Nach einer Unterschriften-Aktion kam es deshalb auch im Dezember diesbezüglich zu Bruckmühls erstem Bürgerentscheid. Dieser endete mit einem Pyrrhussieg. Die Gegner eines zweiten Betonwerks in Noderwiechs hatten zwar die Mehrheit, scheiterten jedoch an der bei Bürgerentscheiden geltenden 20-Prozent-Hürde.
Parallel dazu hatten damals die Fraktionen Bündnis 90/Die Grünen, ÜWG und OLG eine Änderung beziehungsweise Neuaufstellung des Bebauungsplans für diesen Bereich beantragt. Begründung: Der Plan sei aufgrund von Ausfertigungsfehlern nichtig. Der Gemeinderat ließ daraufhin - per Beschluss im September - den Bebauungsplan "Kiesgrubengelände" anwaltlich auf seine Rechtmäßigkeit prüfen. 19 Aktenordner, angefangen von der Erstaufstellung des Bebauungsplans im Jahre 1977 bis hin zur aktuellen Änderung und derzeit gültigen Fassung aus dem Jahre 2011, nahmen sich in den vergangenen Monaten die Anwälte Prof. Dr. Ferdinand Kuchler und Dr. Martin Spieler vor.

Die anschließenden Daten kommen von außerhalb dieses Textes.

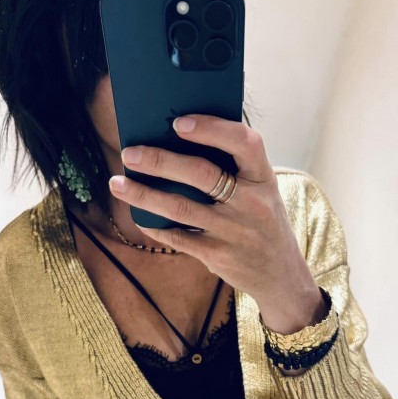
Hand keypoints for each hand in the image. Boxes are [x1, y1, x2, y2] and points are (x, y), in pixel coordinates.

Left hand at [111, 114, 312, 305]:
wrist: (280, 274)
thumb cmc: (261, 220)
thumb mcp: (261, 190)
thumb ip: (233, 168)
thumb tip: (175, 141)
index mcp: (264, 177)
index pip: (243, 142)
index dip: (211, 129)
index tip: (179, 124)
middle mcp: (252, 203)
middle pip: (201, 174)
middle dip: (160, 161)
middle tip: (129, 154)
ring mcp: (234, 231)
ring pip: (179, 207)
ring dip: (143, 194)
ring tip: (117, 183)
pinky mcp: (217, 255)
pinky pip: (177, 236)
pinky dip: (153, 225)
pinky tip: (138, 215)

"Anhand einschlägiger Urteile kamen die beiden in einem 13-seitigen Schreiben zu dem Ergebnis, dass der Bebauungsplan rechtskräftig ist", erklärte Bauamtsleiter Konrad Kremser in der jüngsten Sitzung des Marktgemeinderats. Er zitierte aus dem Schreiben: "Sowohl nach der strengen als auch nach der weniger strengen Auffassung des Verwaltungsgerichtshofs in München sind verschiedene Fassungen des Bebauungsplans fehlerhaft ausgefertigt worden", so Kremser. Nach Auffassung der beiden Anwälte sind Fehler vorheriger Pläne aber heute rechtlich unrelevant. Spätere, den gesamten Bereich ändernde Fassungen des Bebauungsplans waren fehlerfrei und sind auch wirksam geworden, schreiben Kuchler und Spieler.
So sei der Bebauungsplan durch die sechste Änderung (gleichkommend einer Neuaufstellung) wirksam geworden. Durch die siebte und achte Änderung wurde dieser zudem jeweils gültig modifiziert. Fazit der Anwälte: "Heute liegt ein wirksamer Bebauungsplan vor."
"Heilfroh, dass alles passt" war Richard Richter (CSU). Er zollte gleichzeitig Kremser enormes Lob für seine "wasserdichte" Arbeit. Wäre der Bebauungsplan nicht wirksam, hätte Richter auch schlimme Folgen für die bestehenden Betriebe befürchtet.
Einstimmig nahm der Gemeinderat das Prüfungsergebnis zur Kenntnis. Eine Überarbeitung, Änderung oder gar Neuaufstellung des Bebauungsplans ist durch die Expertise der Anwälte nun nicht erforderlich.
Dass nicht nur für die Verwaltung durch die Kontrolle ein enormer Zusatzaufwand entstanden ist, untermauerte Kremser mit den Kosten für die Anwälte. Rund 20.000 Euro muss die Marktgemeinde für die Überprüfung des Bebauungsplans "Kiesgrubengelände" bezahlen.
Nach wie vor steht aber die Beurteilung des Petitionsausschusses im Bayerischen Landtag aus. Hierzu hatte die IG durch FDP-Landtagsabgeordneten Tobias Thalhammer ein entsprechendes Gesuch eingereicht. Im Fokus des Antrags: der Wasser- und Umweltschutz für das Naherholungsgebiet. "Gerade im Rosenheimer Raum muss auf das höchste Gut, das Wasser, besonderes Augenmerk gelegt werden", so Thalhammer damals vor Ort. Der Petitionsausschuss hat die Behandlung des Gesuchs mittlerweile mehrfach vertagt, so Kremser in der Sitzung. Die Abgeordneten hätten sich indes für einen Ortstermin ausgesprochen. Wann dieser aber stattfinden soll, sei noch unklar.